Despite the normalisation of teen pregnancy in Black and Coloured communities in SA, in part related to high prevalence and to some extent cultural acceptance previously, early childbearing is highly stigmatized. Girls report the trauma, fear, shame, and embarrassment of having to reveal an early pregnancy to family, partners and peers. In studying third generation pregnancies in the Birth to Twenty longitudinal cohort in Soweto, Richter, Norris and Ginsburg (2006) commented on the ‘silence of fear and shame’ that lock families into inaction in both preventing pregnancy and accessing healthcare services once girls become pregnant. Even though girls are legally allowed to attend school during and after pregnancy in SA, they are often confronted by the stigma of teachers and peers in the school environment (Varga, 2003).
Teenage pregnancy also affects the marriage prospects of young women. Studies carried out in the US have reported that teen mothers are more likely to be single parents and if married to experience high divorce rates (Ashcraft and Lang, 2006; National Campaign to Prevent Teen Pregnancy, 2002; UNFPA, 2007). Premarital fertility is high in SA and in the Black and Coloured communities, it does not necessarily lead to marriage.
However, acknowledgement of paternity is critical to reduce stigma of early pregnancy and for the child to receive social and ﬁnancial support from the father. Ironically, women report that young fathers often deny paternity to protect their own educational and ﬁnancial aspirations. (Varga, 2003). This is in contrast to more recent studies among young men, who report high levels of responsibility for children and that few deny paternity (Swartz & Bhana, 2009).
Women who begin childbearing in their teen years are at increased risk of having more children over a short space of time.
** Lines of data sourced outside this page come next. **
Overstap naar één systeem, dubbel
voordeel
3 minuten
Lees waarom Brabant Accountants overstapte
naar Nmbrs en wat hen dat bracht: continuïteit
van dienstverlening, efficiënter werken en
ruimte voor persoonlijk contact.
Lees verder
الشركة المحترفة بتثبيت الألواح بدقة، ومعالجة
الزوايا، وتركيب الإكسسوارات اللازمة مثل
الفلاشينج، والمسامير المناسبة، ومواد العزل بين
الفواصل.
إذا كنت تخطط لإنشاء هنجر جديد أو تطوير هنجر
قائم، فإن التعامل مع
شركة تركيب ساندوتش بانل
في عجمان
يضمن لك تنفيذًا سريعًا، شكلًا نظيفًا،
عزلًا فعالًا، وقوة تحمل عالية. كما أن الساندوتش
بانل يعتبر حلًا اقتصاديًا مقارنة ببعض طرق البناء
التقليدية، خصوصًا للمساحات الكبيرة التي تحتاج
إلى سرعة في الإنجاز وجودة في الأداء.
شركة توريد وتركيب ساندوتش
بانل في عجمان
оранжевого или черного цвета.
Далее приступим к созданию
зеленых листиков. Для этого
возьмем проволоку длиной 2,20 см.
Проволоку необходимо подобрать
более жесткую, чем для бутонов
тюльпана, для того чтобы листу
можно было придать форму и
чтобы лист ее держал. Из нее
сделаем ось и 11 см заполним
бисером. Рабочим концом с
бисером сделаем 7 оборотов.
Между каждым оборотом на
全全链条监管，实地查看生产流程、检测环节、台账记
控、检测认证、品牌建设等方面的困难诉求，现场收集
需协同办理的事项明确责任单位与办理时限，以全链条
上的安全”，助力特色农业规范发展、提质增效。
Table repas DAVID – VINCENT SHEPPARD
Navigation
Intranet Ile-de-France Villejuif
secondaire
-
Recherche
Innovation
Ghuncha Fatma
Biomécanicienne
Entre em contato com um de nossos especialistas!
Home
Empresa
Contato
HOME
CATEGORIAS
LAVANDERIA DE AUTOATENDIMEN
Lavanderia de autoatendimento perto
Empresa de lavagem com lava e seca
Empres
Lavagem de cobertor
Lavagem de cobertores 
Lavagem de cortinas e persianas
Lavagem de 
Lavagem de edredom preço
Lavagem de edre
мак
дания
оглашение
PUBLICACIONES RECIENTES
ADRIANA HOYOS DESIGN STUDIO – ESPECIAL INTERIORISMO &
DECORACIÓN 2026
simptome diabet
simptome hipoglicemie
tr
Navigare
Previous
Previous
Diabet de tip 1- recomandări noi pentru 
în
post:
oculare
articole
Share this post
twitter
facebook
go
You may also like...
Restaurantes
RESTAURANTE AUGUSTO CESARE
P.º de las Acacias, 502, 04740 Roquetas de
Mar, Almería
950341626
In the US, twenty ﬁve percent of teen mothers have another child within two years of the ﬁrst child (National Campaign to Prevent Teen Pregnancy, 2002). SA deviates from this norm. Although age at ﬁrst birth is low in SA, women signiﬁcantly delay second birth. Using data from the Agincourt surveillance system Garenne, Tollman and Kahn (2000) showed a bimodal pattern of fertility among young women, with a ﬁrst peak in the teenage years and a second in the mid-to late 20s. Studies have also reported much higher contraceptive use among those teenagers who have had an early pregnancy. MacPhail and colleagues (2007) reported that pregnancy was a signiﬁcant determinant of contraceptive use among women aged 15-24 years in SA. Qualitative research indicates that educational aspirations are a signiﬁcant reason why young women delay second birth (Kaufman et al., 2001) in SA.